• DATASET RECORDS:
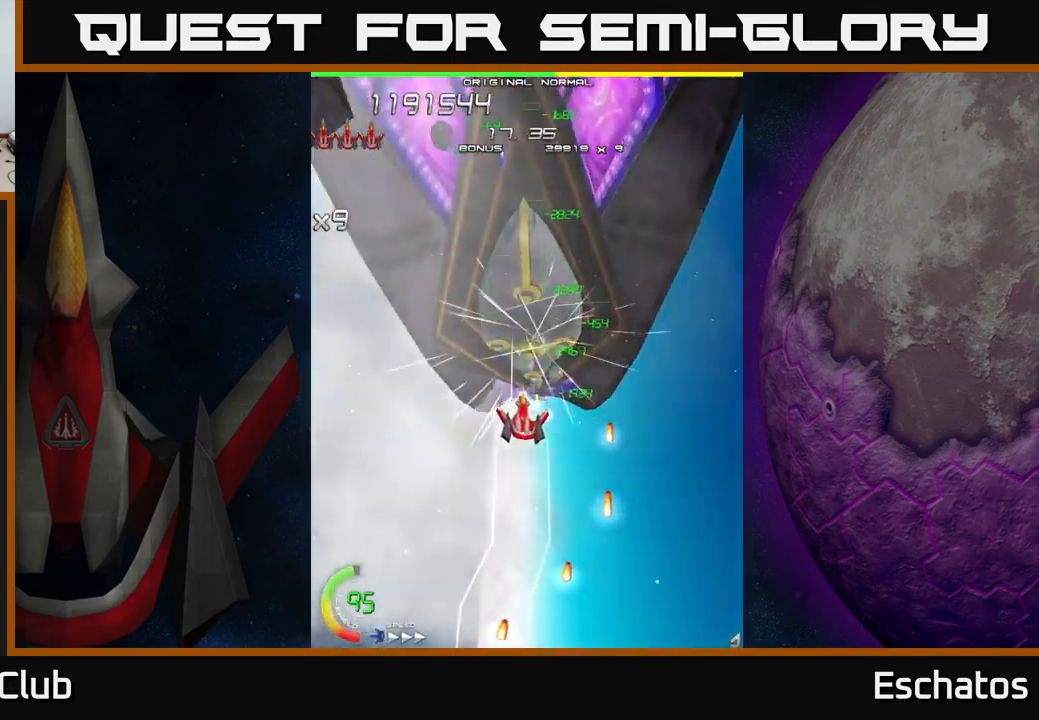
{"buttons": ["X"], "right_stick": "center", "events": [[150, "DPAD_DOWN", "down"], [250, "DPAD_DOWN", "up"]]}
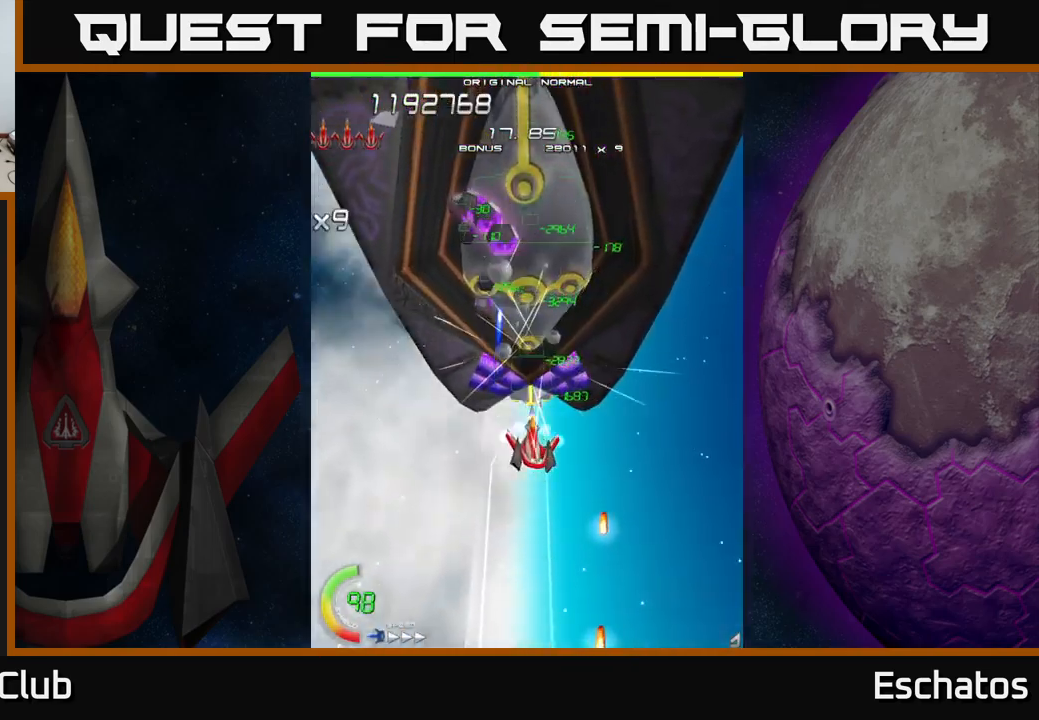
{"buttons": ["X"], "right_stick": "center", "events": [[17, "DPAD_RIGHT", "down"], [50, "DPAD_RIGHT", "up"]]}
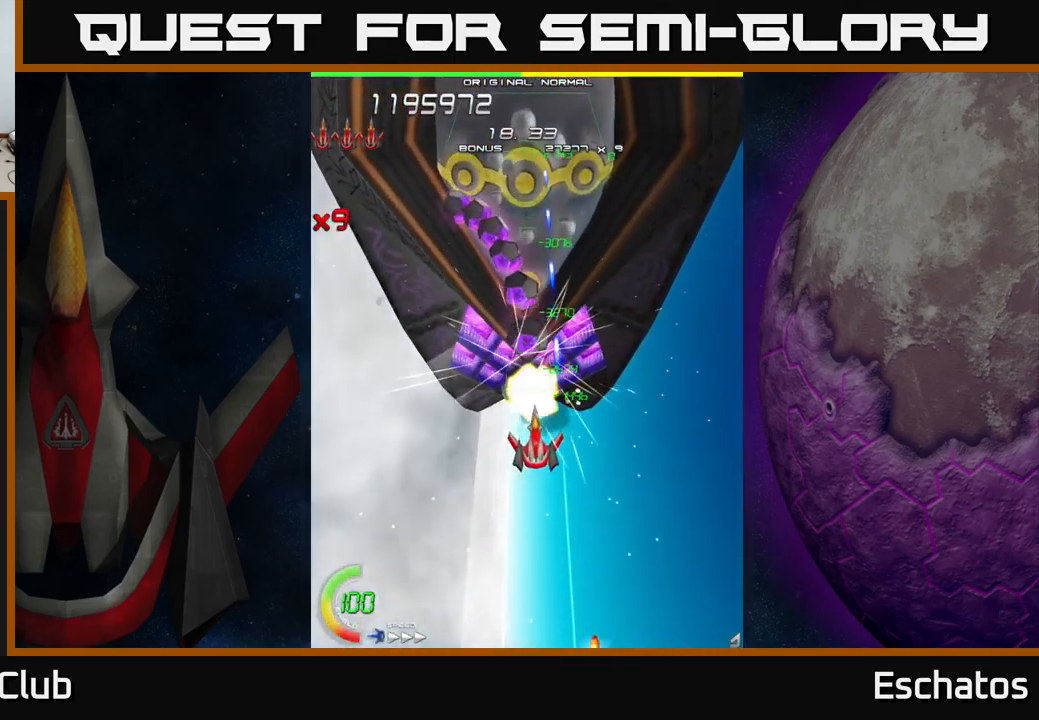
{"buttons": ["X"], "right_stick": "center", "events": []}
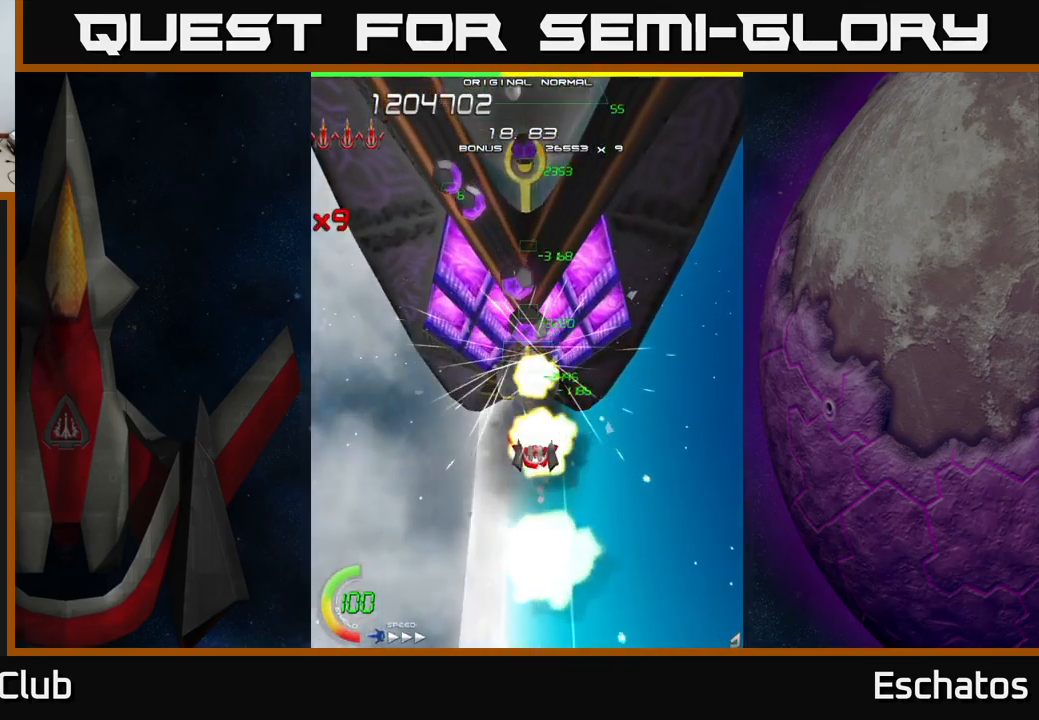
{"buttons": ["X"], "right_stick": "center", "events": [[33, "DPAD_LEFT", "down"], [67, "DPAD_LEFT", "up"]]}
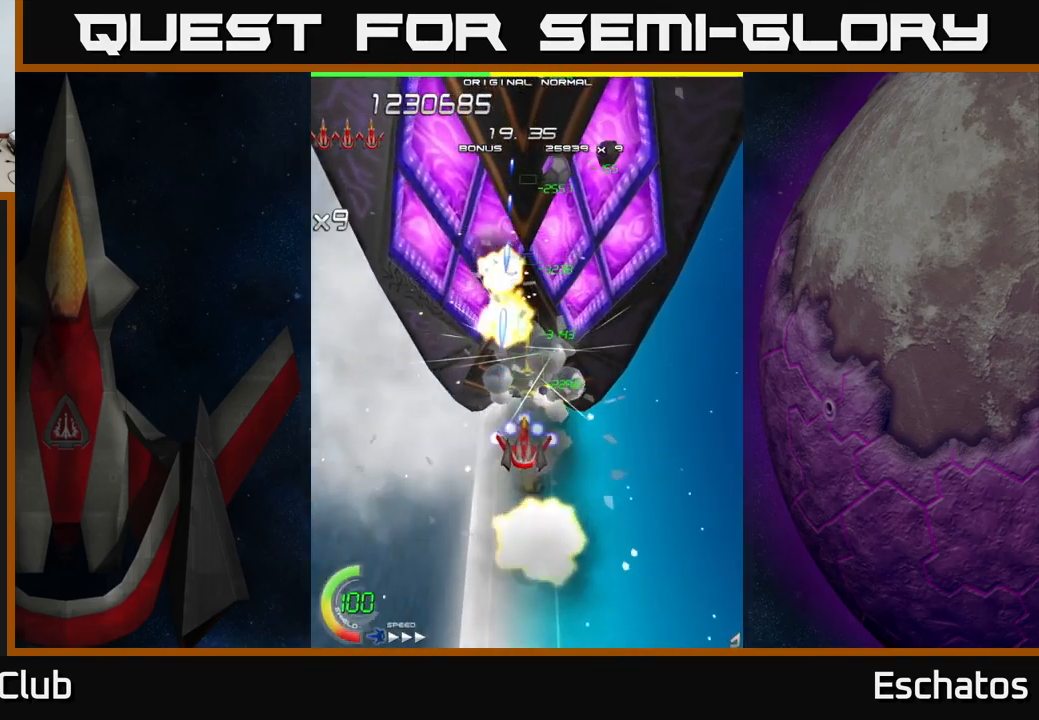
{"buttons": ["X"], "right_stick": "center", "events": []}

• EXERCISE BRIEF: Quote everything in the listing above exactly; pictures are the only thing to omit.

• REPLY TO THE EXERCISE:
{"buttons": ["X"], "right_stick": "center", "events": [[150, "DPAD_DOWN", "down"], [250, "DPAD_DOWN", "up"]]}
{"buttons": ["X"], "right_stick": "center", "events": [[17, "DPAD_RIGHT", "down"], [50, "DPAD_RIGHT", "up"]]}
{"buttons": ["X"], "right_stick": "center", "events": []}
{"buttons": ["X"], "right_stick": "center", "events": [[33, "DPAD_LEFT", "down"], [67, "DPAD_LEFT", "up"]]}
{"buttons": ["X"], "right_stick": "center", "events": []}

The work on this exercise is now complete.